◆ **What the task asks**:
Answer these from the page on "Mr. Sun, Mr. Moon":
1. What song is on the B-side?
2. On what date was the single released?
3. What position did the song reach on the Billboard Hot 100?

Single by Paul Revere & the Raiders

from the album Hard 'N' Heavy (with Marshmallow)
- B-side: "Without You"
- Released: 14 January 1969
- Genre: Psychedelic pop; bubblegum pop;
- Length: 2:29
- Label: Columbia
- Songwriter(s): Mark Lindsay
- Producer(s): Mark Lindsay

Paul Revere & the Raiders singles chronology
| "Cinderella Sunshine" (1968) | "Mr. Sun, Mr. Moon" (1969) | "Let Me" (1969) |

= Mr. Sun, Mr. Moon =

"Mr. Sun, Mr. Moon" is a song by the American rock band Paul Revere & the Raiders written by Mark Lindsay originally released as a single in 1969, then on the album Hard 'N' Heavy (with Marshmallow) later that year. The song peaked at number 18 on the Billboard Hot 100, number 15 on the Cash Box Top 100 Singles chart, and at number 8 on the RPM Top Singles chart.

◆ **Supplied data**:
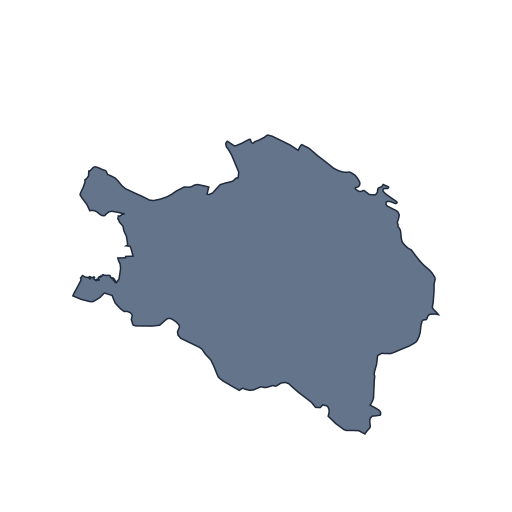 outline of Krong Buk, Đắk Lắk, Vietnam, rotated 120°
{"feature_id": "81297802B2573632778711", "entity_name": "Krong Buk", "entity_type": "district", "adm_level": 2, "iso_a3": "VNM", "parent_name": "Vietnam", "parent_adm1": "Đắk Lắk", "projection": "equal_earth", "projection_center": [108.229, 13.013], "detail": "fine", "context": "isolated", "style": "filled", "palette": "slate", "viewbox_px": 512, "rotation_deg": 120, "n_neighbors": 0, "source": "geoboundaries", "source_scale": "gbopen_adm2", "svg_char_len": 6000}
<svg xmlns="http://www.w3.org/2000/svg" viewBox="0 0 512 512"><g transform="rotate(120 256 256)"><path d="M382.1,394.7L380.9,385.4L378.5,376.9L377.3,374.7L375.4,373.3L369.7,370.3L363.9,368.9L362.1,360.9L364.4,358.1L367.3,354.1L369.5,346.9L370.0,342.5L368.4,339.9L367.9,336.2L369.2,333.5L373.5,332.2L374.7,330.7L376.3,329.2L377.3,327.7L376.6,325.1L368.6,310.9L364.1,304.8L356.9,302.4L354.3,301.2L353.0,299.2L352.7,296.5L353.0,292.4L353.9,289.0L354.8,287.4L356.3,286.7L360.9,286.1L363.5,284.0L364.9,280.0L363.4,259.3L363.7,256.1L366.3,250.9L368.7,243.0L372.6,237.3L377.6,231.0L379.8,227.9L380.7,222.6L380.8,209.8L380.7,203.3L377.2,201.5L376.7,198.4L375.4,194.1L373.2,191.2L366.8,186.4L365.7,182.9L364.2,180.8L359.7,176.6L359.2,174.5L358.4,173.4L353.5,170.8L350.9,167.5L350.2,163.8L351.6,157.6L352.8,151.5L354.9,135.2L357.3,128.7L355.2,124.6L351.5,123.7L350.4,119.8L350.7,118.3L352.3,116.1L354.9,114.5L358.7,113.4L361.3,103.0L362.4,92.8L361.8,90.3L358.4,84.4L355.9,79.6L355.7,72.7L353.4,72.5L350.5,72.1L348.4,71.5L346.7,71.7L341.4,75.4L339.1,75.9L336.5,75.2L334.7,72.6L331.8,68.9L330.8,68.9L329.4,69.7L328.5,70.9L328.0,72.4L327.9,75.9L328.1,82.6L326.1,82.5L322.7,82.7L320.3,83.2L305.3,91.0L300.7,93.1L299.4,94.5L297.0,95.5L289.6,97.4L281.4,100.9L277.2,98.3L277.2,98.1L276.4,96.3L273.2,90.6L270.0,87.9L265.0,84.2L257.4,78.3L251.7,75.0L249.9,74.3L247.6,74.2L243.8,74.6L240.0,75.6L233.4,78.5L229.5,79.6L228.1,79.3L227.1,78.4L226.3,77.0L225.5,76.7L224.4,76.7L223.1,77.1L220.9,76.9L219.4,76.1L218.1,74.1L216.6,71.7L215.6,68.7L214.5,71.6L213.5,75.6L212.4,77.6L207.5,79.4L197.7,84.1L191.1,87.8L186.7,89.2L185.1,90.4L182.5,95.5L181.3,99.3L180.1,106.0L178.8,110.5L175.9,118.0L173.1,124.4L173.2,127.9L172.5,131.5L171.7,134.1L171.1,135.7L170.4,136.8L169.1,138.1L167.3,139.6L162.2,143.2L160.9,144.7L160.1,146.1L159.5,147.9L157.7,148.7L156.6,150.3L152.1,151.3L149.4,152.2L148.5,152.8L147.7,153.9L146.8,155.4L146.6,157.9L147.0,164.3L147.1,166.6L147.0,168.2L146.4,169.0L145.1,170.0L144.0,170.1L142.7,169.1L141.8,167.1L141.4,165.1L141.0,161.9L140.7,161.2L140.2,160.7L139.5,160.5L139.1,160.6L138.6,161.5L137.6,173.3L137.0,176.4L136.3,178.4L135.6,178.9L134.7,179.2L133.7,178.9L131.8,175.8L131.0,175.4L130.5,175.4L130.0,175.6L129.9,176.6L130.5,181.7L132.4,181.7L133.4,181.9L135.4,183.7L136.5,184.1L137.6,183.8L140.0,182.8L142.3,182.9L143.5,183.5L145.1,186.3L146.1,188.8L145.3,194.3L145.3,195.2L145.8,196.1L146.8,196.6L147.9,197.8L148.5,199.1L148.5,202.3L148.0,203.6L147.4,204.1L146.7,203.7L145.2,202.3L143.9,201.8L142.4,201.8L140.9,202.5L139.8,203.6L137.7,207.4L136.6,210.5L136.3,213.2L136.4,216.2L136.7,217.3L138.3,219.5L139.7,222.4L140.8,226.9L141.1,230.6L141.1,233.3L140.0,240.3L138.3,252.9L136.4,262.9L136.2,265.2L136.5,268.4L136.6,272.0L137.1,272.3L138.7,272.6L143.4,272.4L142.8,281.7L143.2,288.3L144.2,302.1L145.4,306.3L146.5,307.1L149.2,308.2L154.9,311.9L157.7,314.3L159.8,314.7L160.0,315.9L159.7,317.2L157.9,319.2L157.9,319.5L158.5,320.3L161.5,322.3L165.1,324.4L170.7,328.7L171.4,329.7L171.3,332.3L170.9,338.2L171.5,338.4L172.5,338.6L174.0,338.3L176.4,336.1L177.4,333.5L180.7,327.7L192.0,312.9L197.3,310.5L198.1,312.0L199.7,312.6L202.3,313.3L204.2,314.8L208.0,318.9L212.1,322.7L217.4,323.9L223.2,325.1L226.4,327.6L227.0,329.2L225.3,329.8L219.9,331.4L221.2,336.1L223.4,342.5L224.6,344.0L226.1,345.3L227.8,346.2L229.9,348.3L232.1,352.7L239.7,357.6L244.6,359.8L249.3,362.7L254.5,367.2L259.2,372.4L260.8,376.1L261.3,384.8L262.1,392.5L262.7,399.8L263.0,402.0L262.8,403.8L262.1,407.5L259.9,413.2L258.9,417.0L259.1,421.2L259.6,425.1L257.5,428.3L257.3,428.9L257.4,430.0L257.5,430.4L257.8,431.3L258.0,432.8L258.2,435.5L258.6,438.0L259.2,439.8L259.9,440.7L261.3,441.4L265.0,442.2L265.4,442.6L266.0,443.3L270.4,441.1L272.9,441.3L274.3,441.6L275.4,442.3L277.5,441.0L283.0,440.0L290.0,439.4L291.2,438.7L293.2,434.7L296.0,428.1L299.9,422.6L298.4,420.6L297.5,418.3L297.3,416.1L298.0,411.7L298.0,409.8L297.6,408.6L296.7,407.2L294.5,406.7L291.4,405.5L289.4,403.3L287.4,397.9L285.8,392.5L285.4,391.3L285.5,391.3L285.9,391.5L286.3,391.9L286.8,392.7L287.2,393.0L288.5,393.3L289.5,393.9L290.1,395.1L290.2,395.3L290.4,395.2L290.9,394.8L292.1,394.6L292.9,394.2L293.0,394.1L293.7,392.5L293.9,392.3L294.6,391.7L294.9,391.3L295.8,388.6L296.7,386.1L299.3,383.9L300.6,382.5L303.8,378.0L304.9,377.2L307.4,375.1L310.7,372.6L312.1,373.5L310.5,369.9L312.3,367.7L317.6,362.4L321.0,367.8L321.6,368.7L322.8,368.1L326.8,374.7L328.4,373.1L329.9,371.2L330.7,369.8L334.4,367.1L341.3,364.3L344.6,363.1L349.1,363.6L349.3,364.8L349.3,365.0L349.1,365.2L349.0,365.3L348.8,365.3L348.0,365.0L347.9,365.0L347.8,365.7L347.8,366.1L348.0,366.5L348.4,366.8L348.5,367.2L348.3,367.4L348.0,367.4L347.9,367.4L347.6,366.6L347.4,366.3L347.2,366.5L346.8,367.4L346.5,368.5L346.6,369.2L346.8,369.4L347.3,369.0L347.6,369.1L347.6,369.3L347.6,369.6L347.3,370.3L347.2,370.6L347.3,371.2L347.2,371.5L346.5,371.7L346.3,371.9L346.2,372.1L346.0,372.9L346.1,373.5L346.8,374.6L347.5,375.5L348.0,376.9L348.5,377.6L348.6,378.1L348.6,378.8L348.6,379.1L348.9,379.4L349.0,379.5L349.3,379.5L350.5,379.4L350.7,379.7L350.7,380.1L350.8,380.2L351.0,380.5L351.8,380.1L352.0,380.1L352.2,380.5L352.2,381.1L352.2,381.3L352.3,381.4L352.5,381.5L353.4,381.4L354.1,381.8L354.3,381.7L354.9,380.3L355.0,380.1L355.2,379.9L355.5,380.0L355.8,380.2L355.9,380.8L355.9,382.0L356.0,382.5L356.3,382.6L356.9,381.9L357.2,381.9L357.3,382.0L357.3,382.7L357.2,383.1L357.1,384.3L357.1,384.6L356.9,384.9L356.7,385.0L356.4,385.1L356.1,385.1L355.5,385.0L355.3,385.0L355.2,385.2L355.1,385.6L355.2,385.9L355.5,386.4L356.2,386.7L356.6,386.9L356.8,387.2L356.9,387.7L356.9,388.8L357.0,389.4L357.1,390.0L357.3,390.1L357.5,390.1L357.7,389.9L358.1,388.9L358.4,388.3L358.7,388.2L358.8,388.2L358.8,388.4L358.9,388.6L358.6,389.0L358.5,389.6L358.5,390.0L358.5,390.5L358.6,390.9L359.2,392.2L359.7,393.6L359.7,394.2L359.6,396.2L359.7,396.5L359.8,396.6L362.3,396.7L362.5,396.9L362.6,397.0L362.8,397.0L363.4,396.4L363.7,396.0L363.9,395.5L373.9,395.1L379.2,395.0L382.1,394.7Z" fill="#64748b" stroke="#1e293b" stroke-width="1.5"/></g></svg>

◆ **Response**:
1. "Without You"
2. 14 January 1969
3. Number 18